Existing powerplants from DPi machinery are likely to become eligible in LMDh, thanks to a “compromise” in performance targets between the new joint ACO-IMSA formula and the Le Mans Hypercar platform.
Announced on Thursday, the draft set of LMDh technical regulations sees a combined power output of 670 horsepower (500 kw) between the internal combustion engine and hybrid system.
IMSA President John Doonan confirmed to Sportscar365 that the targeted ICE output is 630 horsepower (470 kw), which keeps existing DPi engines within a similar performance window to the current top class of the IMSA WeatherTech SportsCar Championship.
The hybrid power output for LMDh, meanwhile, has been earmarked for 30 kw (40 hp).
“We are now all consistent on power output with Hypercar, which I think allows better opportunity for balancing,” Doonan told Sportscar365.
“It was all input from manufacturers that are either currently involved in DPi or interested manufacturers that really got us to a number where everyone felt comfortable with from a reliability standpoint or a cost standpoint.
“An entirely new engine development program may not need to be launched to be able to utilize the existing resources.”
While having targeted for the possibility of a carryover in engine development, Doonan said the decision is ultimately up to the technical teams to finalize eligibility.
“I think that’s everybody’s hope, was to make sure if a particular manufacturer had an asset of an engine program that they wanted to carry on with, and made sense from their brand standpoint, that we wanted to give them every opportunity to do that,” he said.
One of the changes in the powertrain, however, is the expected utilization of a single-supply gearbox for all LMDh cars.
Acura, Cadillac and Mazda have all been non-committal on their future in LMDh when asked by Sportscar365, although it’s understood the three current DPi manufacturers have been involved in the technical working group meetings to shape the regulations.
Doonan said that the current economic environment, amid the coronavirus pandemic, had also played a role in the decision-making process to focus on cost control.
“Without a doubt the whole strategy of DPi 1.0, call it for lack of a better term, was to allow manufacturers to compete at the top level for the overall win in a very cost effective manner,” he said.

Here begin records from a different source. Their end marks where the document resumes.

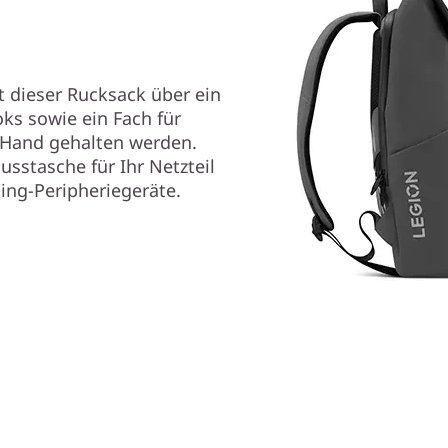
gt dieser Rucksack über ein
ks sowie ein Fach für
r Hand gehalten werden.
usstasche für Ihr Netzteil
ing-Peripheriegeräte.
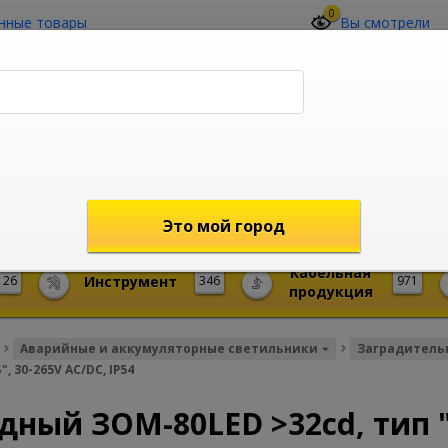
0
нные товары
Вы смотрели
О компании
Контакты
(4212) 73-60-42
Звоните с 09-00 до 19-00 (Хабаровск)
с 02-00 до 12-00 (МСК)
shop@mireks.ru
Это мой город
Кабельная
26
Инструмент
346
971
продукция
Аварийные и аккумуляторные светильники
Заградитель
 30-265V AC/DC, IP54
ный ЗОМ-80LED >32cd, тип "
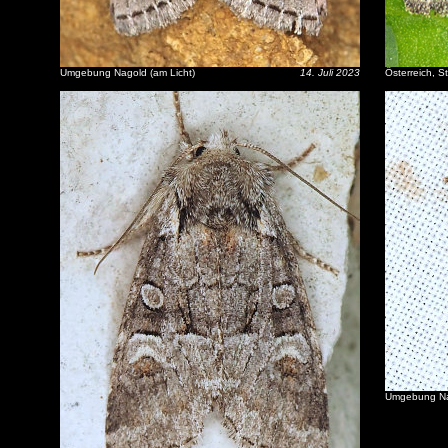
Umgebung Nagold (am Licht)
14. Juli 2023
Österreich, St
Umgebung Nag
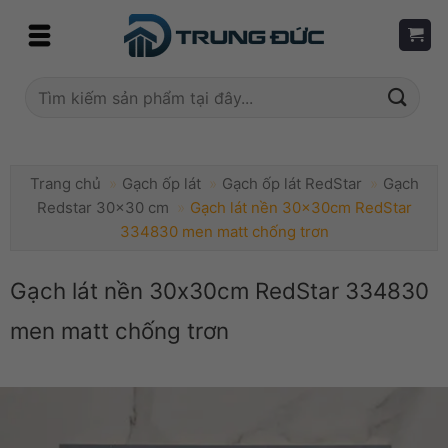
Skip
to
content
Tìm
kiếm:
Trang chủ
»
Gạch ốp lát
»
Gạch ốp lát RedStar
»
Gạch
Redstar 30x30 cm
»
Gạch lát nền 30x30cm RedStar
334830 men matt chống trơn
Gạch lát nền 30x30cm RedStar 334830
men matt chống trơn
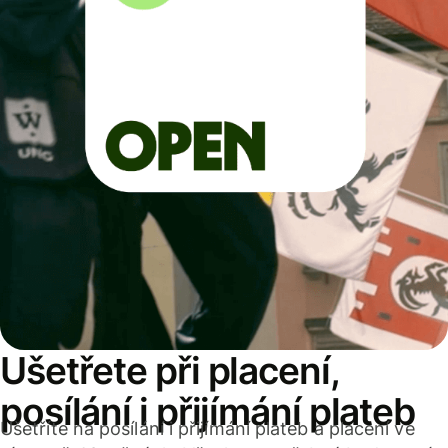
Ušetřete při placení,
posílání i přijímání plateb
Ušetříte na posílání i přijímání plateb a placení ve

“In working with the constructors, suppliers, the auto manufacturers, we continue to look at ways to make strategies and mandate to be cost effective even more true.
“We’re looking at every element of the the regulations to make sure that we can allow people to come in and be here for a strong amount of time.
“When you look at the homologation period, you know that puts people in a really good position to spread the costs over a significant amount of time.”
ACO, IMSA in “Final Stages” of Determining Hybrid Supplier
While having determined the power output, Doonan said they have yet to select the supplier for the spec hybrid system.
“We’re working with the suppliers and hope to have some of those items finalized in the coming weeks and months,” he said.
“We’re in the final stages there and making sure that everybody’s on the same page with supply chains and timing of supply chains, costs and all the things you would imagine that are critical factors and trying to to execute this.”
No Mandate for Customer LMDh Cars
Doonan said he expects customer sales of LMDh cars to come “organically” rather than the sanctioning bodies putting in a mandate that each OEM must make available their packages to privateer teams.
“Several manufacturers, including Cadillac, have shown that model can work and I think there’s a lot of folks that have been around the table that are keen to have a customer program which is really exciting,” he said.